## Provided passage
** Begin **

Monday, August 15, 2016

Life w/ a Non-Verbal Kid w/ Autism Can Be Too Quiet







So wifey went away this weekend to the NJ shore with a couple of girlfriends.  So I've kinda been like a single autism parent from Friday afternoon until Monday afternoon.

And my 13-year-old son with autism and epilepsy was pretty darn great this weekend. He was mellow. And went with the flow.  I have absolutely nothing to complain about and wifey truly deserved this weekend away.

This post is just about something I noticed while kinda being a single parent over this weekend.  Basically, I leaned it's quiet when there's no other verbal person in the house for three days.

Of course I talk to the king but it's a complete one-sided conversation.

And if I'm being perfectly honest I probably don't talk to him as much as I should and definitely not as much as one would with a typical 13-year-old.

I will ask him lots of questions throughout the day and generally explain what I am doing and give him a blow by blow of what our agenda for that day is.

But I'll admit that quite a bit of the rest of the talking I do is just listing steps.








"Wash your hands, turn off the water, use the towel."

"Get your peanut  butter out of the fridge, grab a spoon, sit down..."

So when I saw my sister and her family on Saturday afternoon it dawned on me that I probably went close to 24 hours without having a conversation with another human being.

And we were home alone for most of the day on Sunday.

I took a vacation day today because wifey wasn't getting home until right before his school bus.   So while the king was in school today I was puttering around the house, doing errands, etc.  And at some point I realized that the first conversation I had with another human being in person in I don't know how many hours was with the waitress at the diner at 1pm this afternoon.

Basically having this weekend without wifey made me better appreciate what she goes through each weekday when I'm at work even more.

She's a stay at home mom (SAHM) and there are some days when I walk in the door from work at 6:45pm and she's immediately talking my ear off. Giving me a complete blow-by-blow of her day.









And I'm tired from work and probably not paying full attention to her and she gets annoyed.

 Every once in a while she'll say something like, "you're the first person I've had a conversation with all day. And you're gonna come home in a bad mood?  C'mon just fake it like you're interested for 10 minutes and let me talk.  You've been at work in meetings having adult conversations all day"

** End **

## Dataset excerpts
** Begin **

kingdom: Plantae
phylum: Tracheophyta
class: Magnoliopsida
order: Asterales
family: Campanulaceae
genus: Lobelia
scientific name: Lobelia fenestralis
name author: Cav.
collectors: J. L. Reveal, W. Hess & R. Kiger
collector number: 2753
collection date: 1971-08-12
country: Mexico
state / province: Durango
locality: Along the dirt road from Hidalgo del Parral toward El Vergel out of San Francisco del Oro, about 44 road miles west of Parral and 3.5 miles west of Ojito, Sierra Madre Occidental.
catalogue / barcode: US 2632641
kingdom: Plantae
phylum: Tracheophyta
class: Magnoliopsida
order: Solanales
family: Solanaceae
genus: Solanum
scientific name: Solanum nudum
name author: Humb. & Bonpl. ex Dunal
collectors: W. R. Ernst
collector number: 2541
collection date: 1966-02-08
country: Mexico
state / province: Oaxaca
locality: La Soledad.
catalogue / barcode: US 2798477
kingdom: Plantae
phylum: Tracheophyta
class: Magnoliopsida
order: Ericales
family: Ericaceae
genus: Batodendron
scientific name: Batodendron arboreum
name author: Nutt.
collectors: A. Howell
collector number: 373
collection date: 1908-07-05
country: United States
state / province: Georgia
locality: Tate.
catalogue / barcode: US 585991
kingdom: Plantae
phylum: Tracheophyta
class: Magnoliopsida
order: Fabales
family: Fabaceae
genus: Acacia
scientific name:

** End **

## Complete the following
[1] For each statement below, say whether it agrees with the post, answering yes or no and quoting the deciding words from the post.
(a) The writer's wife spent the weekend at the NJ shore with a couple of girlfriends.
(b) The writer's son was difficult to handle over the weekend.
(c) The writer's first in-person conversation in many hours on Monday was with a neighbor.
[2] Reproduce the passage of the post that begins at the words "So when I saw" and stops after the words "day on Sunday.".

## Per-task answers
[1]
(a) Yes: "So wifey went away this weekend to the NJ shore with a couple of girlfriends."
(b) No: "And my 13-year-old son with autism and epilepsy was pretty darn great this weekend."
(c) No: "the first conversation I had with another human being in person in I don't know how many hours was with the waitress at the diner at 1pm this afternoon."

[2]
So when I saw my sister and her family on Saturday afternoon it dawned on me that I probably went close to 24 hours without having a conversation with another human being.

And we were home alone for most of the day on Sunday.